CLLD – Cross-Linguistic Linked Data

Mapping Glottocodes to ISO 639-3

posted Friday, November 13, 2015 by Robert Forkel

A lot of data about languages marks the associated language either using its Glottocode (i.e. its identifier according to Glottolog) or its ISO 639-3 code. So often, when merging data from various sources, the issue of mapping between the two code systems comes up.

From the use case of merging data, a one-to-one correspondence would be ideal. Conceptionally, though, the mapping may be many-to-many, and in addition, a ISO 639-3 code may map to a Glottolog (sub)family or dialect, not necessarily a Glottolog language. So a table listing only the one-to-one correspondences may be deceptive.

But since such a table is clearly useful, if only to get done with the simple cases, here is a recipe to create such a mapping dynamically. We use the general information about languages in Glottolog in JSON format. This JSON object contains a member resources listing all Glottolog languages. The information about one language looks like

        {
            "id": "aari1239", 
            "identifiers": [
                {
                    "identifier": "aiw", 
                    "type": "iso639-3"
                }, 
                {
                    "identifier": "aar", 
                    "type": "WALS"
                }, 
                {
                    "identifier": "aiw", 
                    "type": "multitree"
                }
            ], 
            "latitude": 5.95034, 
            "longitude": 36.5721, 
            "name": "Aari"
        }

Simplifying such an object to

        {
            "glottocode": "aari1239", 
            "isocode": "aiw"
        }

is a typical task for the excellent jq tool. Turning JSON into csv can be done using csvkit’s in2csv command.

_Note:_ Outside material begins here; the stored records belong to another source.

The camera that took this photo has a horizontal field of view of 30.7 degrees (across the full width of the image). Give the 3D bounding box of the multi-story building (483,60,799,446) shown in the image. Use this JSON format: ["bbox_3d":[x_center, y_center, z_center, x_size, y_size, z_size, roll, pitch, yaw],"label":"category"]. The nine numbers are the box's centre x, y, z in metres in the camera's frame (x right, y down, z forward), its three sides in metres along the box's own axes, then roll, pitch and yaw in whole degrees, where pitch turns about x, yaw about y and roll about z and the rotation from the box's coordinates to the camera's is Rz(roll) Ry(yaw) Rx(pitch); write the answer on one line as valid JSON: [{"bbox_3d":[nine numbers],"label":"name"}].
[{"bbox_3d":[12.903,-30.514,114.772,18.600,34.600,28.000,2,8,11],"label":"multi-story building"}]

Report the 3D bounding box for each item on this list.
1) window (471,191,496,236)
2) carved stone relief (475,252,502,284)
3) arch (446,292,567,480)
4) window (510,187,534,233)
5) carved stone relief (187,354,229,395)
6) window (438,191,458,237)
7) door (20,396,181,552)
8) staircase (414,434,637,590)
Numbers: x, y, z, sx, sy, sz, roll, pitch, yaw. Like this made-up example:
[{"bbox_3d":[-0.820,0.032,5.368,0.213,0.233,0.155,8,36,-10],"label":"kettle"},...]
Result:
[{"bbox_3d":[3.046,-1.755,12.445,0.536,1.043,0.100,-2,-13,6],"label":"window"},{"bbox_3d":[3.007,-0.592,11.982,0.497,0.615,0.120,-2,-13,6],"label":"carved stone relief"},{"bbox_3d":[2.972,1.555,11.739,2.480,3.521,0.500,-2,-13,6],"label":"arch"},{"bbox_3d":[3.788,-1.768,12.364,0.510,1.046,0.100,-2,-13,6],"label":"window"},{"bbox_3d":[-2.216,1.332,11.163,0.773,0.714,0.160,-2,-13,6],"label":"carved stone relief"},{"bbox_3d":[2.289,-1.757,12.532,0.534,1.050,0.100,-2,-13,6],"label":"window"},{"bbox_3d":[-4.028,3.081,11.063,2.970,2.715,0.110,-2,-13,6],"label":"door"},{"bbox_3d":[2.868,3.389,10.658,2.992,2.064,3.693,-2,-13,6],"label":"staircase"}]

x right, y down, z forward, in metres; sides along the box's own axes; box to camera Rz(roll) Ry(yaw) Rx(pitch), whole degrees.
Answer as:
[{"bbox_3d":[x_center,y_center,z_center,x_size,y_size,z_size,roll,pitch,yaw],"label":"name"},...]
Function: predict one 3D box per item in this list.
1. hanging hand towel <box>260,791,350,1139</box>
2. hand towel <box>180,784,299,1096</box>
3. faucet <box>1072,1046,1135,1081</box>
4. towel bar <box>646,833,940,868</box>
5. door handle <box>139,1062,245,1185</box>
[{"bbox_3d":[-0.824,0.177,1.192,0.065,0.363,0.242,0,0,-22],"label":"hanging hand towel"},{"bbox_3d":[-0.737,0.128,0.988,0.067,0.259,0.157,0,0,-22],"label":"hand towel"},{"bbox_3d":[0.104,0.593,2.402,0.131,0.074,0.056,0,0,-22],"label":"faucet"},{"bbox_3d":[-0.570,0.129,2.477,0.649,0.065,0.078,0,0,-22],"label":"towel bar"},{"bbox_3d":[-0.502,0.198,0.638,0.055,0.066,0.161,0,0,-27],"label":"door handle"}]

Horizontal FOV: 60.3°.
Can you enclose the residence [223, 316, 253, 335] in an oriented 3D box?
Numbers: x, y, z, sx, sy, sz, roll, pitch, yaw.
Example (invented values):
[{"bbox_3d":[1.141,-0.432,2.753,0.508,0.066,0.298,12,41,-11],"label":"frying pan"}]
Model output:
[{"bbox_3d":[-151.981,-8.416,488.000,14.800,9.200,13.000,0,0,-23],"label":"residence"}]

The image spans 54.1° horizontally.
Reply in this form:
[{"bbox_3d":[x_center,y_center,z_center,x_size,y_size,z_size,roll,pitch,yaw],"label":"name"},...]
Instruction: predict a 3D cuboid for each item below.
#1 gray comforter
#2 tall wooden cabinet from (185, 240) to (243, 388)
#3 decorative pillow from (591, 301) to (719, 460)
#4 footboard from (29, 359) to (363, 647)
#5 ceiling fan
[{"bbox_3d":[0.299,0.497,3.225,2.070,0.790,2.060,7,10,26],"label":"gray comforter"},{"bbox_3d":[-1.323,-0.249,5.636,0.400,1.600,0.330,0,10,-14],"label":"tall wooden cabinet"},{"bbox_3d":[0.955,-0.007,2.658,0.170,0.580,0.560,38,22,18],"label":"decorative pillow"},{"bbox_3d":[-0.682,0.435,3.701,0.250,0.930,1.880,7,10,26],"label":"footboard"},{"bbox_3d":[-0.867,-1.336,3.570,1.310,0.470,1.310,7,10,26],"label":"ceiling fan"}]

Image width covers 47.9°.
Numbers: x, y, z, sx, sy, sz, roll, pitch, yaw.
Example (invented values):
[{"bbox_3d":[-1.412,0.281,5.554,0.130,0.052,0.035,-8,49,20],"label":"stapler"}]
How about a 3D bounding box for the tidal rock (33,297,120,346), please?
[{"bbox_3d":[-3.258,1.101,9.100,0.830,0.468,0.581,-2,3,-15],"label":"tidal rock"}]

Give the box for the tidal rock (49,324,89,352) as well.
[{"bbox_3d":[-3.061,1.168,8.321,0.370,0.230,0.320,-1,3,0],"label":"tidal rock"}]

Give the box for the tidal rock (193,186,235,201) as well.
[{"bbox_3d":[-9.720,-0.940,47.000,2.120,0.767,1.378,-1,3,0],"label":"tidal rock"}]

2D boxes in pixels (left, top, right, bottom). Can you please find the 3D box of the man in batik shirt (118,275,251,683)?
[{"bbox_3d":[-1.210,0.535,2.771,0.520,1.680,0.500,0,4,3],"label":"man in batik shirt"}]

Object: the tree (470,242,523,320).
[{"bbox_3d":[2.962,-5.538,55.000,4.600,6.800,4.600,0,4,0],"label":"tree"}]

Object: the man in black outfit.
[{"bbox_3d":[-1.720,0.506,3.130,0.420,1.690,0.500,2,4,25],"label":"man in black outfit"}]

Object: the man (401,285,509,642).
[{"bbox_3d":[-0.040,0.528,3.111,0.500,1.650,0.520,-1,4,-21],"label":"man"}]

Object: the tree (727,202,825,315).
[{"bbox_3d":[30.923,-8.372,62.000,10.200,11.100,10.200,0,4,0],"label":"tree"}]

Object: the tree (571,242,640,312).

So wrapping up, we can turn Glottolog’s information for languages into a csv file of the form

glottocode,isocode
aari1239,aiw
aari1240,aay
aari1244,aiz
...

with a single command line:

curl "http://glottolog.org/resourcemap.json?rsc=language"\
| jq '[.resources[] | {glottocode: .id, isocode: [.identifiers[]] | map(select(.type == "iso639-3"))[0].identifier}] | map(select(.isocode!=null))'\
| in2csv -f json > glottocode2iso.csv